De toretes y gatetes por Ignacio Vidal-Folch


No tengo la menor duda de que nuestros descendientes se avergonzarán de nosotros por lo que hacemos con los animales. Les parecerá increíble que los encerremos en zoológicos, en granjas y corrales, el trato de indiferente crueldad con que los sacrificamos. Que consideremos un entretenimiento deportivo pescarlos y cazarlos. Fruncirán el ceño pensando en las hecatombes de los mataderos, y en que nos los comíamos hasta que provocamos la extinción de casi todas las especies.

Les parecerá que hubo una excepción casualmente feliz: el modo respetuoso con el que tratamos al toro bravo. Que moría en la plaza tras un calvario de media hora, pero después de vivir libre y a su aire en la dehesa. Qué diferencia con la suerte no ya de los animales salvajes sino de los pollos, pavos, patos, ocas, vacas, cerdos, perros, gatos, gallinas, caballos, asnos, etcétera, reducidos a una vida de miserable servidumbre en cautividad.
Por consiguiente, los aspavientos de los llamados animalistas, especialmente de la tropa de desocupados que organizan sus acaloradas protestas ante las plazas de toros, no son razonables. Los animalistas honestos --que los hay, son muchos, todos vegetarianos, y discretos y respetuosos también con los seres humanos-- deberían alegrarse de la pervivencia secular de las corridas de toros. Deberían apoyarlas activamente, ir a la plaza, celebrar el misterio ritual gracias al cual los toros aún no se han extinguido.

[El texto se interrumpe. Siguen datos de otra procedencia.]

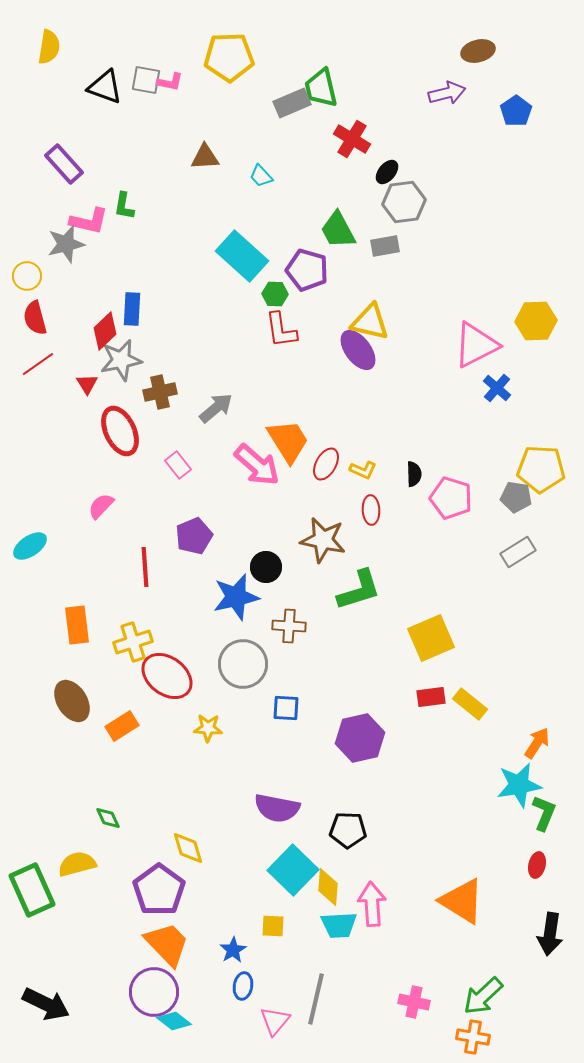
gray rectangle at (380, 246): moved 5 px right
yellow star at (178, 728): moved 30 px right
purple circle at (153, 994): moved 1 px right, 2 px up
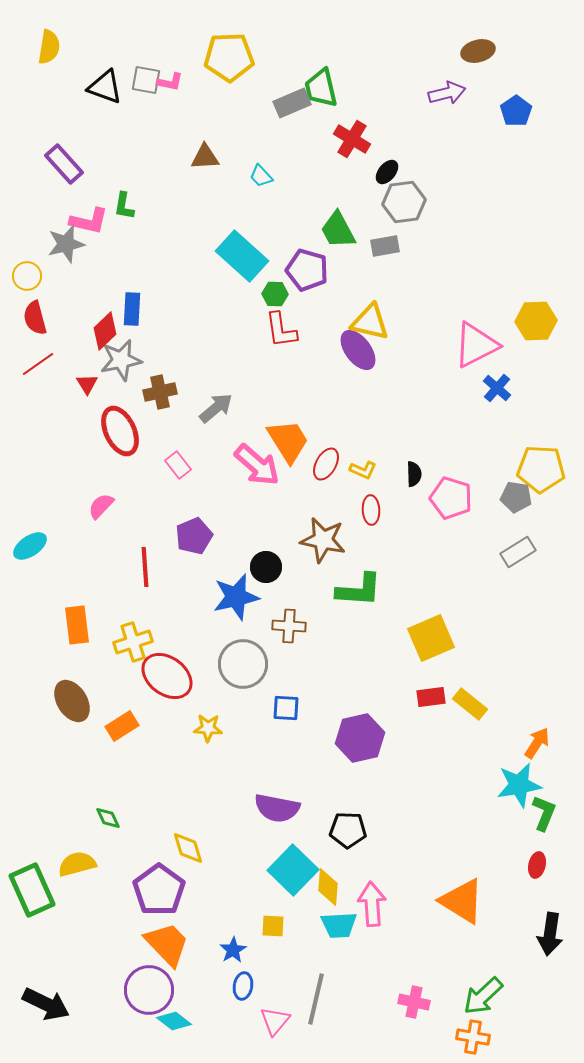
green L-shape at (359, 590): rotated 21 degrees clockwise
purple circle at (154, 992): moved 5 px left, 2 px up
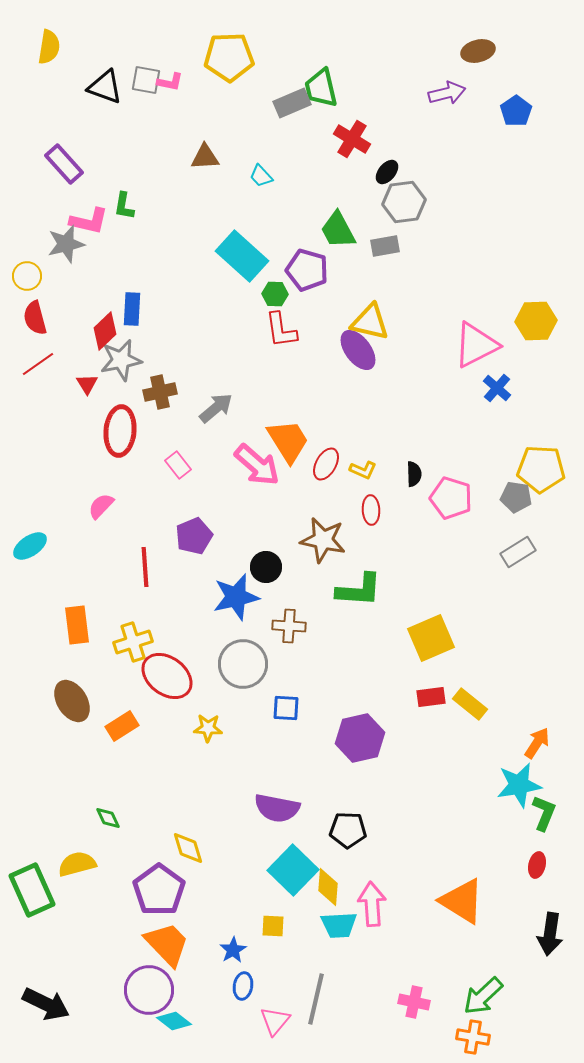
red ellipse at (120, 431): rotated 30 degrees clockwise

En este sentido también hay que alegrarse por la decisión del Tribunal Constitucional --aunque llegue con tanta demora-- de anular la petulante y filistea prohibición de las corridas de toros en Cataluña, impuesta por un tropel de nacionalistas que detestan todo lo que les suene a español y que en este caso se apoyaron en el sentimentalismo de los animalistas, con la colaboración de algunos tontos útiles.

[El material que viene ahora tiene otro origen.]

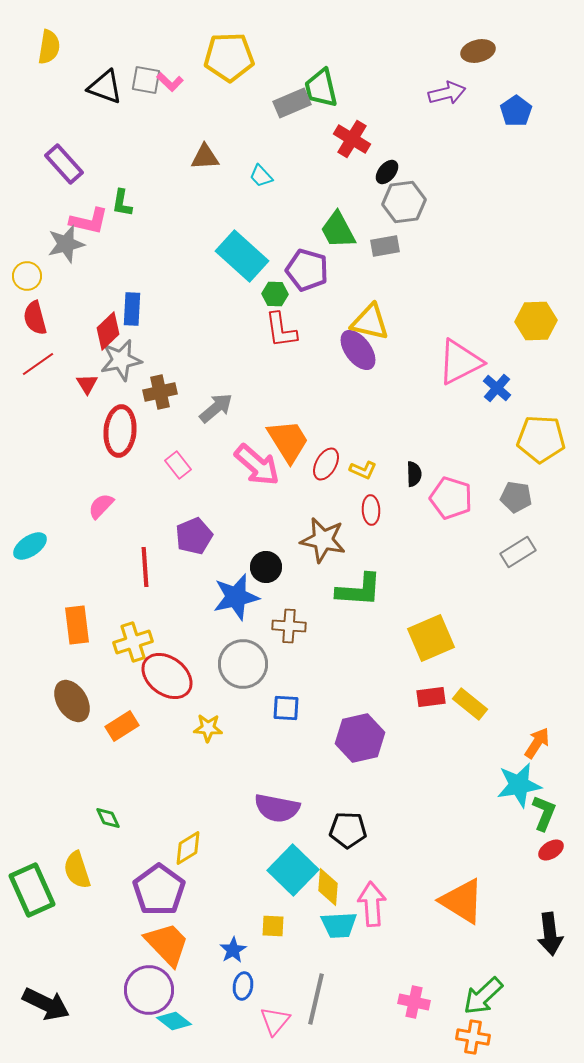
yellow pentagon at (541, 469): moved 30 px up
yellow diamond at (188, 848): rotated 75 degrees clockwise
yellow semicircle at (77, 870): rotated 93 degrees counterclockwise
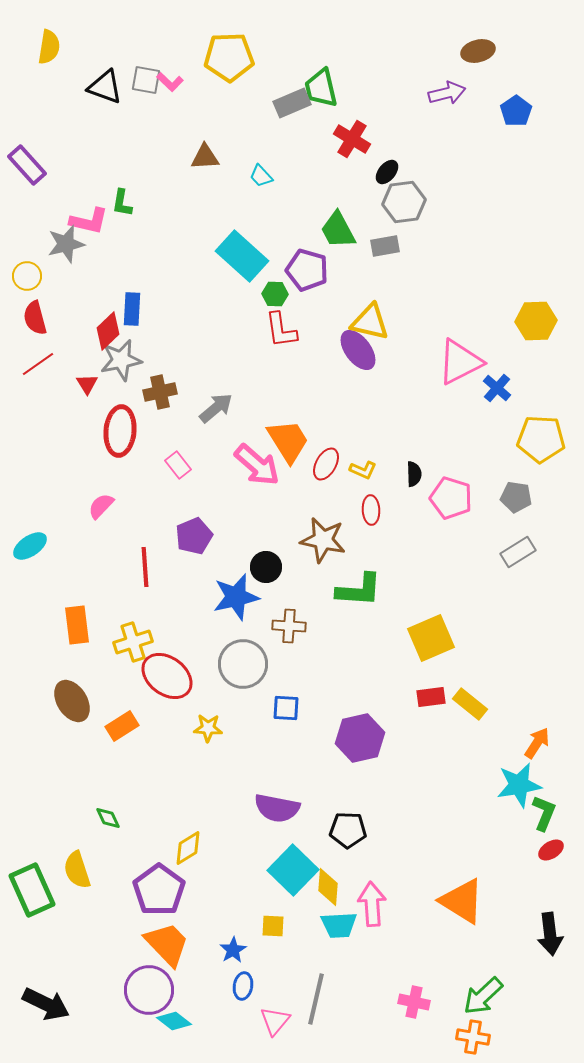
purple rectangle at (64, 164): moved 37 px left, 1 px down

Como Jorge Wagensberg, el científico al que llevaron al Parlamento regional para que se subiera a la tribuna y agitando una espada y unas banderillas teatralmente, afectando gran coraje cívico, clamase: "¿Y alguien cree que esto no hace año?". Discurso que seis años después sigue dando alipori.
El tropel nacionalista y su suburbia evitarán por todos los medios a su alcance que se cumpla la sentencia y que vuelva la lidia a Barcelona, pero bien está que se sepan desautorizados por la superior normativa. Que sepan (mientras algunos de sus jefes van desfilando por los tribunales para ser regañados por otros desacatos y otras soberbias) que tampoco en esto son "soberanos".
Sobre todo respeto al único artista que literalmente se juega la vida en cada obra de arte, lograda o fallida, que afronta: el torero. De hecho, no se puede aspirar a ser más en esta vida
Por lo demás, ni me gustan los toros ni la danza contemporánea, ni el fútbol ni el teatro nõ japonés. Pero respeto a sus artistas y a su público, faltaría más. Y sobre todo respeto al único artista que literalmente se juega la vida en cada obra de arte, lograda o fallida, que afronta: el torero.
Creo que es obvio que un torero es un artista y un hombre valiente. Solo ante el peligro, como Gary Cooper, pero no fingidamente sino en serio. Esto no es poca cosa. De hecho, no se puede aspirar a ser más en esta vida.
¿Es eso lo que resulta insufrible para sus infatuadas señorías, hasta el extremo tontiloco de prohibir lo que está fuera de su alcance y muy por encima? ¿La conciencia insoportable de su inferioridad?
En verdad, en verdad os digo que mejor hubieran hecho aquella mañana quedándose en casa, rascándose sus partes blandas y jugando con sus gatetes.